Aller jusqu’au bout du papier, cela veut dire combien de pages ? Cette question m’embête. C’est un faux pas. Je vais commencer à me regarder. Me regarder faire. A aucun prix ! Je referme le cahier, recule mon siège pour pouvoir étendre mes jambes. J’allume une cigarette. Picotements aux yeux. Je fume, l’esprit soudain vidé. Les lumières de l’aire de repos jettent une lueur jaune dans la voiture. Un chez moi provisoire et précaire. De l’autre côté, la station. Éclairages plus vifs, néons tentateurs, même ici, commerce avant tout. Pouah ! Je vais dormir jusqu’à ce que le froid me réveille. C’est ainsi, je suis habitué. Du mal à m’endormir. Cette promesse à moi-même m’ennuie maintenant. Quel intérêt, bon dieu, à jacter gratuitement, comme cela ? Coup de tête fougueux et égoïste de solitaire. Mais ce qui est dit est dit. Après tout, les grandes pensées peuvent aussi naître du hasard, de l’impromptu. Mais aujourd’hui tout est tellement organisé, ordonné, quadrillé, défini, arrangé, dirigé. Alors rien que pour cette raison je continue. Je baîlle et étends les bras. Rien n’y fait. Je ne dors pas. Le sommeil ou la mort ? Qui le sait ? La nuit, si tu respires bien, tu oublies quand même la vie. Elle coule malgré toi.
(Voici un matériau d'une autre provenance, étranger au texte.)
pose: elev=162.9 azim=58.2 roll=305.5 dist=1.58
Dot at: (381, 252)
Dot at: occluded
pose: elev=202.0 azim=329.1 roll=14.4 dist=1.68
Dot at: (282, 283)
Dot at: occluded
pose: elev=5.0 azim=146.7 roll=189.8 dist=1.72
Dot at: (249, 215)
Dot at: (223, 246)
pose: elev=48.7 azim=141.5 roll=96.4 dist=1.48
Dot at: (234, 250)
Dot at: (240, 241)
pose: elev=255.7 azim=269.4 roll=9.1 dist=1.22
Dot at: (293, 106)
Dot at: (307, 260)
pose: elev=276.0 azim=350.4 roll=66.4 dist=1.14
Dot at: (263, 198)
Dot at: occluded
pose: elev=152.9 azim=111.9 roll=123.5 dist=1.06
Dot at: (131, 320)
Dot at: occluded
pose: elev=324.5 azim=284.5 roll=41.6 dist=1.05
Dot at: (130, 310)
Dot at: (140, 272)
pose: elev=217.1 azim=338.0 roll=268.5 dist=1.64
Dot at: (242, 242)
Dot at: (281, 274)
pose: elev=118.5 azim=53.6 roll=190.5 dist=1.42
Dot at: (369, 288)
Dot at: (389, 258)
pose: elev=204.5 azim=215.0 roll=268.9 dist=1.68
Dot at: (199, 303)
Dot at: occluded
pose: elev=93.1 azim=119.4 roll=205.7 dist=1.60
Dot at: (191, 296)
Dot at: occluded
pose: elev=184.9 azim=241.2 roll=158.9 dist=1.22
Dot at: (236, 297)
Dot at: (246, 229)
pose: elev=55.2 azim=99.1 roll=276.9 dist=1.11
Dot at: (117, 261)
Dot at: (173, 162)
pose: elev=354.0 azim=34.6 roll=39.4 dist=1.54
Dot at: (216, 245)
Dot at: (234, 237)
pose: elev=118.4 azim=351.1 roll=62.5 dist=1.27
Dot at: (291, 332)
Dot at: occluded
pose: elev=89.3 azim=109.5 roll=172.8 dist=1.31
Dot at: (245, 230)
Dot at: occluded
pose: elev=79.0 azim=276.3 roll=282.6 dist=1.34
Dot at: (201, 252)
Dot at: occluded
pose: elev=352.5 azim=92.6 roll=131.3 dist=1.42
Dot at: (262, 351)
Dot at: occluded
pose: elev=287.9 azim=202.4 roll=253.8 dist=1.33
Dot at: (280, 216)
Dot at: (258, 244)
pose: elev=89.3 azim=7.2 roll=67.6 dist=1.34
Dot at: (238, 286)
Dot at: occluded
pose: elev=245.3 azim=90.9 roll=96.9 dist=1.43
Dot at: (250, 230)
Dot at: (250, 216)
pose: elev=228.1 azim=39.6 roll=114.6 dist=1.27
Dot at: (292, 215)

Sans toi. Comme dans la mort. Le revers de la médaille. Le silence pour soi seul et le bruit pour ceux qui continuent d’exister. Le sommeil, comme un no man’s land entre la vie et la mort. Pas grave, au moins c’est réparateur. Et puis, parfois, dans le sommeil, il y a des étoiles, des naufrages, des oasis, des déserts. Quelque chose. Dans la mort, rien. Rien c’est la mort. Plus que la nuit. Gouffre. Néant plutôt. Mais je suis toujours sur mon siège de voiture, je le règle en couchette et je ferme les yeux. Les camions, autour, dorment déjà.   Seules les lumières dansent, animées par les branches d’arbres bousculés par le vent. Dormir. Et se taire pour ce soir. Malgré le froid.
 

Rien à faire. Pas de sommeil. D’habitude je m’endors facilement au milieu des va et vient. Ce soir impossible. Quelques gros culs manœuvrent habilement, de temps en temps, pour trouver leur coin. Des jeunes débarquent bruyamment de leur 206 blanche. Ils se croient tenus de faire éclater bruyamment une gaieté factice. Sans joie. Claquent les portières. Une fille court vers la station. L’autre la suit à petits pas pressés, le col du manteau relevé jusqu’aux yeux. Les deux garçons les interpellent tout en allumant une cigarette avant de les rejoindre. Ils disparaissent dans la bâtisse. C’est cela les nuits de parking. Toujours pas de sommeil. Je réfléchis. Cela remplit les vides. Je me dis : « Tu réfléchis parce que tu n’oses presque plus t‘exprimer quand tu en as envie. Te reste à penser. Tu rentres tes idées. Tu les remues en dedans. Cela ne se voit pas. Si tu en as envie, tu te récites un poème. En dedans. Cela enlève aux autres la possibilité matérialiste et terre à terre d’ironiser sur toi. Comme te le fit remarquer une bonne amie, autrefois. ‘ Il faut être positif, mon cher, avait-elle vomi.’ C’est vrai qu’aller chercher des sensations, des consolations au bord d’un étang, c’était improductif, irréaliste. Bah… Cela ne se voit pas, je dis. Tu jettes un mégot, tu bois une bière, on te voit. Personne ne te voit penser. Personne n’écoute quelqu’un qui pense. Tu es seul si tu penses. Tu es original, martien, si tu dis que tu penses. On te fait la peau parce que tu fais chier, si tu dis ce que tu penses. Tu déranges l’ordre des choses faciles, bien alignées les unes derrière les autres, lisses. Toujours les mêmes, toujours dans le même ordre. » Le papier, je ne sais plus. J’ai du le chiffonner et le jeter. De toute façon, tout cela manquait de style.   

 

Mars 2002.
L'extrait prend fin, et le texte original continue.